= The Hitchhiker's Guide to the Future =

BBC Radio Series First Broadcast In 2000

The Hitchhiker's Guide to the Future was a four-part radio series hosted by Douglas Adams. It was first broadcast on BBC Radio 4 in October 2000, and repeated in April and May 2001, and September 2014. Because the radio series turned out to be Adams's final project for the BBC before his death (a week after the first broadcast of the final episode), all four episodes are still available for download from the Radio 4 website. Extracts from the four programmes are also available for listening within the Douglas Adams at the BBC collection.

== The Episodes ==
- Programme One: Music
Original Transmission: 11:00 am, Wednesday 4 October 2000, BBC Radio 4

Adams discusses the future of music in the "Internet Age" (which at the time was mainly limited to discussion of illegal download services, such as the first version of Napster - it would be another two years before the iTunes Music Store opened to the American market, and legal music downloads would start to become popular).

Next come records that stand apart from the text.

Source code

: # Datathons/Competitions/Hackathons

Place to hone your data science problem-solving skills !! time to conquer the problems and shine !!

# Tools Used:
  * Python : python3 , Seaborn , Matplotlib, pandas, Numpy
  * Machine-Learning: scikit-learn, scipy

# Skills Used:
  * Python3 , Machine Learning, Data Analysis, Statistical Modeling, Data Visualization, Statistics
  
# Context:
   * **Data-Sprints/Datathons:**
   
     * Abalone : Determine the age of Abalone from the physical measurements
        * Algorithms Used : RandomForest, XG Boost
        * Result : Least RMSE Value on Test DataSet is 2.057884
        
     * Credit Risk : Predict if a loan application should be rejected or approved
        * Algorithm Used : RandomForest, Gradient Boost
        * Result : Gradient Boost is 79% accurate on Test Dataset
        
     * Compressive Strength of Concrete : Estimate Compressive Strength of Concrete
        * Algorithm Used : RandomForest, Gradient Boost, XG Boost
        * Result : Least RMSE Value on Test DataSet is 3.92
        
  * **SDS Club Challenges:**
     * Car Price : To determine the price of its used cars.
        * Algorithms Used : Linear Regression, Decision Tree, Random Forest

Topics include digital music creation and online distribution. Adams interviews Brian Eno, Michael Nesmith and Peter Gabriel.

- Programme Two: Publishing
Original Transmission: 11:00 am, Wednesday 11 October 2000, BBC Radio 4

Adams discusses the future of publishing with Peter Cochrane, Muriel Gray and Stewart Brand. Topics include the online distribution of e-books and e-book readers.

- Programme Three: Broadcasting
Original Transmission: 11:00 am, Wednesday 18 October 2000, BBC Radio 4

Adams discusses the future of TV with John Browning, Dylan Winter and Mathew Steele. Topics included the possibilities of interactive programming, digital video creation and custom scheduling.

- Programme Four: Convergence
Original Transmission: 11:00 am, Wednesday 25 October 2000, BBC Radio 4

Adams discusses the future evolution of technology and Artificial Intelligence with Chris Langton, Stuart Kauffman, and others. Topics included embedded and nano- technologies.

On Saturday 14 March 2015, Mitch Benn presented a programme called Did Douglas Get It Right? which reviewed how accurate the predications from the year 2000 were.